*** Data extract Section Begins ***
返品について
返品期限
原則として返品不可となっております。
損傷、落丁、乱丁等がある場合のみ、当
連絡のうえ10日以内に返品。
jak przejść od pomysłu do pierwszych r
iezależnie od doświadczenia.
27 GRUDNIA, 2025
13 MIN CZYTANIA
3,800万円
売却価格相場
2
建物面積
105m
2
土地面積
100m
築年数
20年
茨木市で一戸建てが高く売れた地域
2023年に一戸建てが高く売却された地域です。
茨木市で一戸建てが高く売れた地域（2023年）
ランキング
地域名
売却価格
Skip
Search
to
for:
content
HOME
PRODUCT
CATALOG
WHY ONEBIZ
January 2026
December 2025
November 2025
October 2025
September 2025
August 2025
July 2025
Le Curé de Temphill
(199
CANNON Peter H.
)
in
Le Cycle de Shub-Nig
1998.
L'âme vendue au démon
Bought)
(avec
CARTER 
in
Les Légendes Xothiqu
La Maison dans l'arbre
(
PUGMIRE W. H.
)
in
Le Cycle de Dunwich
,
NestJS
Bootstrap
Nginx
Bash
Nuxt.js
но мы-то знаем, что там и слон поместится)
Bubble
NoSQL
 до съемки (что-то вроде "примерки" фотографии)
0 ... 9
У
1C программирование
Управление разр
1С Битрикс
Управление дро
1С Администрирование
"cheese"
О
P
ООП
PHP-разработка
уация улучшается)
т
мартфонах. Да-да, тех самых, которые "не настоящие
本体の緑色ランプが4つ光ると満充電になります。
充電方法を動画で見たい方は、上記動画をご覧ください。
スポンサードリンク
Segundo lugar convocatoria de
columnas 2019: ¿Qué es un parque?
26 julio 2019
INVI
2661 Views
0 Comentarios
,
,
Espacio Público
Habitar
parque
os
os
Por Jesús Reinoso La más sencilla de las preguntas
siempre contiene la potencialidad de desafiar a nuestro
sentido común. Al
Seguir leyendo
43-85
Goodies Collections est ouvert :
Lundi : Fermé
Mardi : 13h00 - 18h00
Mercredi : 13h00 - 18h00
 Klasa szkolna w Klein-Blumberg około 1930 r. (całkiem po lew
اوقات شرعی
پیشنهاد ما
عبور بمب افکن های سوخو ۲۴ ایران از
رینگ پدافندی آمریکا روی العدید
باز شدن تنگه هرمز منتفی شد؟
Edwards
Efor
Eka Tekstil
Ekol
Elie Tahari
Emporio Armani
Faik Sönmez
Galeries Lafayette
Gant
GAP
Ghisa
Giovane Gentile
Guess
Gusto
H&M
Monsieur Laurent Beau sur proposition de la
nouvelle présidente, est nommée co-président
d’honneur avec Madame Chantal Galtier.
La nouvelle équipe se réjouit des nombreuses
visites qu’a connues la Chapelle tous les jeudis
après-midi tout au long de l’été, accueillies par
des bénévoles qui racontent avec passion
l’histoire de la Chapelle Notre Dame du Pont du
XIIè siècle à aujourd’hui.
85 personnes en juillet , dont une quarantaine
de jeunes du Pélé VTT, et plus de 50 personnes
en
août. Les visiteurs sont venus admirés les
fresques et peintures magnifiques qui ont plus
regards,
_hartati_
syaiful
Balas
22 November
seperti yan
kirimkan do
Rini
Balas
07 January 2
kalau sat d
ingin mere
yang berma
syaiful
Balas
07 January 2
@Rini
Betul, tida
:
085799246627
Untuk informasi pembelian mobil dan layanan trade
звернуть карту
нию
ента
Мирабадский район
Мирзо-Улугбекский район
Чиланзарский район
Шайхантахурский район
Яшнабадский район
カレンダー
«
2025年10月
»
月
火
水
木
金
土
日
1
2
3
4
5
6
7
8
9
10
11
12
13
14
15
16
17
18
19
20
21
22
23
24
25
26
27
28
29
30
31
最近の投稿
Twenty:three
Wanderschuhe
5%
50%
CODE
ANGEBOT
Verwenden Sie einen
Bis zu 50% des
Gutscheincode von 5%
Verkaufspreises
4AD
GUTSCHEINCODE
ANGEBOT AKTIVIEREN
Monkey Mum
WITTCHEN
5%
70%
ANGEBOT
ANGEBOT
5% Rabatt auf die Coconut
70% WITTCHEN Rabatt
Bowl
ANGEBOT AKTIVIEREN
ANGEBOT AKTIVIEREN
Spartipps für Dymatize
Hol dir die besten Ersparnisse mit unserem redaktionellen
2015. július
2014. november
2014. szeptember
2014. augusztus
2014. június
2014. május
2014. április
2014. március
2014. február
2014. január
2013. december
*** Data extract Section Ends ***
What you will do:
Please reproduce the listing above, swapping every "ANGEBOT AKTIVIEREN" for "JETZT AKTIVIEREN" and leaving all other text unchanged.

Task result:
返品について
返品期限
原則として返品不可となっております。
損傷、落丁、乱丁等がある場合のみ、当
連絡のうえ10日以内に返品。
jak przejść od pomysłu do pierwszych r
iezależnie od doświadczenia.
27 GRUDNIA, 2025
13 MIN CZYTANIA
3,800万円
売却価格相場
2
建物面積
105m
2
土地面積
100m
築年数
20年
茨木市で一戸建てが高く売れた地域
2023年に一戸建てが高く売却された地域です。
茨木市で一戸建てが高く売れた地域（2023年）
ランキング
地域名
売却価格
Skip
Search
to
for:
content
HOME
PRODUCT
CATALOG
WHY ONEBIZ
January 2026
December 2025
November 2025
October 2025
September 2025
August 2025
July 2025
Le Curé de Temphill
(199
CANNON Peter H.
)
in
Le Cycle de Shub-Nig
1998.
L'âme vendue au démon
Bought)
(avec
CARTER 
in
Les Légendes Xothiqu
La Maison dans l'arbre
(
PUGMIRE W. H.
)
in
Le Cycle de Dunwich
,
NestJS
Bootstrap
Nginx
Bash
Nuxt.js
но мы-то знаем, что там и слон поместится)
Bubble
NoSQL
 до съемки (что-то вроде "примерки" фотографии)
0 ... 9
У
1C программирование
Управление разр
1С Битрикс
Управление дро
1С Администрирование
"cheese"
О
P
ООП
PHP-разработка
уация улучшается)
т
мартфонах. Да-да, тех самых, которые "не настоящие
本体の緑色ランプが4つ光ると満充電になります。
充電方法を動画で見たい方は、上記動画をご覧ください。
スポンサードリンク
Segundo lugar convocatoria de
columnas 2019: ¿Qué es un parque?
26 julio 2019
INVI
2661 Views
0 Comentarios
,
,
Espacio Público
Habitar
parque
os
os
Por Jesús Reinoso La más sencilla de las preguntas
siempre contiene la potencialidad de desafiar a nuestro
sentido común. Al
Seguir leyendo
43-85
Goodies Collections est ouvert :
Lundi : Fermé
Mardi : 13h00 - 18h00
Mercredi : 13h00 - 18h00
 Klasa szkolna w Klein-Blumberg około 1930 r. (całkiem po lew
اوقات شرعی
پیشنهاد ما
عبور بمب افکن های سوخو ۲۴ ایران از
رینگ پدافندی آمریکا روی العدید
باز شدن تنگه هرمز منتفی شد؟
Edwards
Efor
Eka Tekstil
Ekol
Elie Tahari
Emporio Armani
Faik Sönmez
Galeries Lafayette
Gant
GAP
Ghisa
Giovane Gentile
Guess
Gusto
H&M
Monsieur Laurent Beau sur proposition de la
nouvelle présidente, est nommée co-président
d’honneur avec Madame Chantal Galtier.
La nouvelle équipe se réjouit des nombreuses
visites qu’a connues la Chapelle tous les jeudis
après-midi tout au long de l’été, accueillies par
des bénévoles qui racontent avec passion
l’histoire de la Chapelle Notre Dame du Pont du
XIIè siècle à aujourd’hui.
85 personnes en juillet , dont une quarantaine
de jeunes du Pélé VTT, et plus de 50 personnes
en
août. Les visiteurs sont venus admirés les
fresques et peintures magnifiques qui ont plus
regards,
_hartati_
syaiful
Balas
22 November
seperti yan
kirimkan do
Rini
Balas
07 January 2
kalau sat d
ingin mere
yang berma
syaiful
Balas
07 January 2
@Rini
Betul, tida
:
085799246627
Untuk informasi pembelian mobil dan layanan trade
звернуть карту
нию
ента
Мирабадский район
Мирзо-Улугбекский район
Чиланзарский район
Шайхантахурский район
Яшнабадский район
カレンダー
«
2025年10月
»
月
火
水
木
金
土
日
1
2
3
4
5
6
7
8
9
10
11
12
13
14
15
16
17
18
19
20
21
22
23
24
25
26
27
28
29
30
31
最近の投稿
Twenty:three
Wanderschuhe
5%
50%
CODE
ANGEBOT
Verwenden Sie einen
Bis zu 50% des
Gutscheincode von 5%
Verkaufspreises
4AD
GUTSCHEINCODE
JETZT AKTIVIEREN
Monkey Mum
WITTCHEN
5%
70%
ANGEBOT
ANGEBOT
5% Rabatt auf die Coconut
70% WITTCHEN Rabatt
Bowl
JETZT AKTIVIEREN
JETZT AKTIVIEREN
Spartipps für Dymatize
Hol dir die besten Ersparnisse mit unserem redaktionellen
2015. július
2014. november
2014. szeptember
2014. augusztus
2014. június
2014. május
2014. április
2014. március
2014. február
2014. január
2013. december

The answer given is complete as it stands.